Understandable that unbeliever now feels he is in an entirely different situation. Cannot stand it. Never bargained for it. Totally alienated. Getting out. Paul says Christian is not to be the first to leave, but if the non-Christian packs his bags and goes, let him. Not to try to hang on if other party is determined to leave. Guiding light is peace in all. Not disturb your peace by trying to get divorce in the first place. Nor go through turmoil of hanging on to failed marriage against the will of the non-Christian that is determined to leave. Accept the situation. Not upset self trying to change situation which is not going to be changed. Not get embroiled in tension and frustration. Not bound or in bondage in such circumstances.

Most commentators say that phrase in 1 Corinthians 7:15 indicates that wilful desertion by the unbeliever (even if no adultery) because of the Christian standing of the Christian (not for every reason) is ground to get divorce and right of remarriage. I.e. desertion on grounds of the Christian faith of the Christian liberates the Christian from contract. This was the view of Martin Luther and most protestant scholars since.

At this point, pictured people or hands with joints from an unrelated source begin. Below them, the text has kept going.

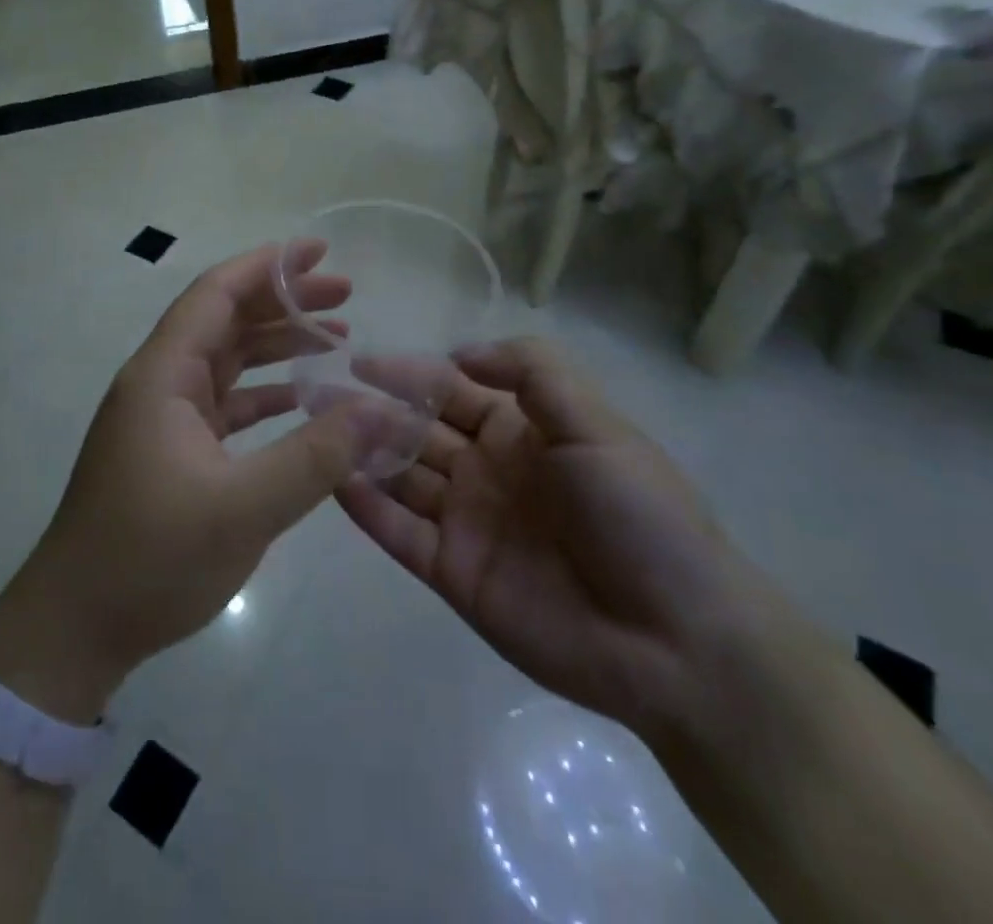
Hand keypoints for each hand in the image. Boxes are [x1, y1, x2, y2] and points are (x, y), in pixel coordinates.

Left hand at [0, 243, 360, 721]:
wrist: (76, 628)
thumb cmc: (150, 559)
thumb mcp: (243, 508)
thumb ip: (315, 456)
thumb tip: (378, 411)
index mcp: (163, 375)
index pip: (216, 295)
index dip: (268, 266)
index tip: (318, 252)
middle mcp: (159, 383)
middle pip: (225, 320)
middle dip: (283, 302)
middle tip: (345, 295)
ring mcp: (163, 417)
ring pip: (226, 360)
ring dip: (276, 345)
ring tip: (337, 338)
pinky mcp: (170, 449)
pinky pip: (224, 401)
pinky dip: (264, 392)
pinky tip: (302, 399)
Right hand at [337, 337, 773, 740]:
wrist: (676, 641)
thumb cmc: (638, 516)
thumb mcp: (597, 423)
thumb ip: (532, 372)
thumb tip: (460, 352)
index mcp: (521, 431)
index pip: (450, 389)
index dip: (408, 372)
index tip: (360, 359)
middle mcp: (486, 469)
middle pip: (416, 429)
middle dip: (370, 408)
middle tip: (318, 392)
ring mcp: (466, 521)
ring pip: (401, 476)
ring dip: (361, 451)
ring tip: (315, 429)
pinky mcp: (452, 572)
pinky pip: (399, 532)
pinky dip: (366, 507)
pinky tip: (332, 479)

If so, Bible indicates two grounds for divorce and remarriage by Christian. It is permissible, but not mandatory, if (1) there is sexual immorality by a partner, and (2) desertion by unbelieving partner on grounds of Christian’s religious convictions and standing. But the first move in ending the marriage is not by the believer. Keep it going as long as possible. But the guiding principle is peace. Follow the line which leads to peace. Not to say, “I am a Christian now, all is new, and so I am not bound by the promises made earlier.”

Wonder if Paul was writing out of his own bitter experience. Was he writing out of the trauma of his own experience? Was his wife a Jewess who wanted nothing to do with Christ or His followers, and least of all a Christian apostle and leader? This insistence on permanence of marriage and the Christian never taking the first step in divorce is answer to some Christians who say they made mistake in getting married or would be more effective in the Lord’s service without the responsibilities of marriage. Therefore use current easy divorce facilities to escape difficult marriage.

The answer – work at the marriage in God’s strength all you can. Trust Him to make something good and rich out of an empty shell. Keep your promises. Ensure you are not the one to take first step in dissolution. Work at it and ask God to make it new and vital.

Teach children the Christian position because of the difficult world they are growing up in. Teach them the relevance of Gospel in forgiveness, compassion, unselfishness, sanctity, highest loyalty, Christ the head of the house.

Conclusion

Need to be reminded of Christian standards. Under attack. Some expect marriage to be abolished within a few years. Certainly many live and think as though it does not exist. Christian standards are not just violated secretly, but openly and unashamedly. Disastrous consequences in the nation because of the state of marriages and homes. Be grateful for a happy marriage. Never take it for granted. Show compassion, and not condemnation, for those who have experienced failure. Witness to Christ’s standards  and live by them.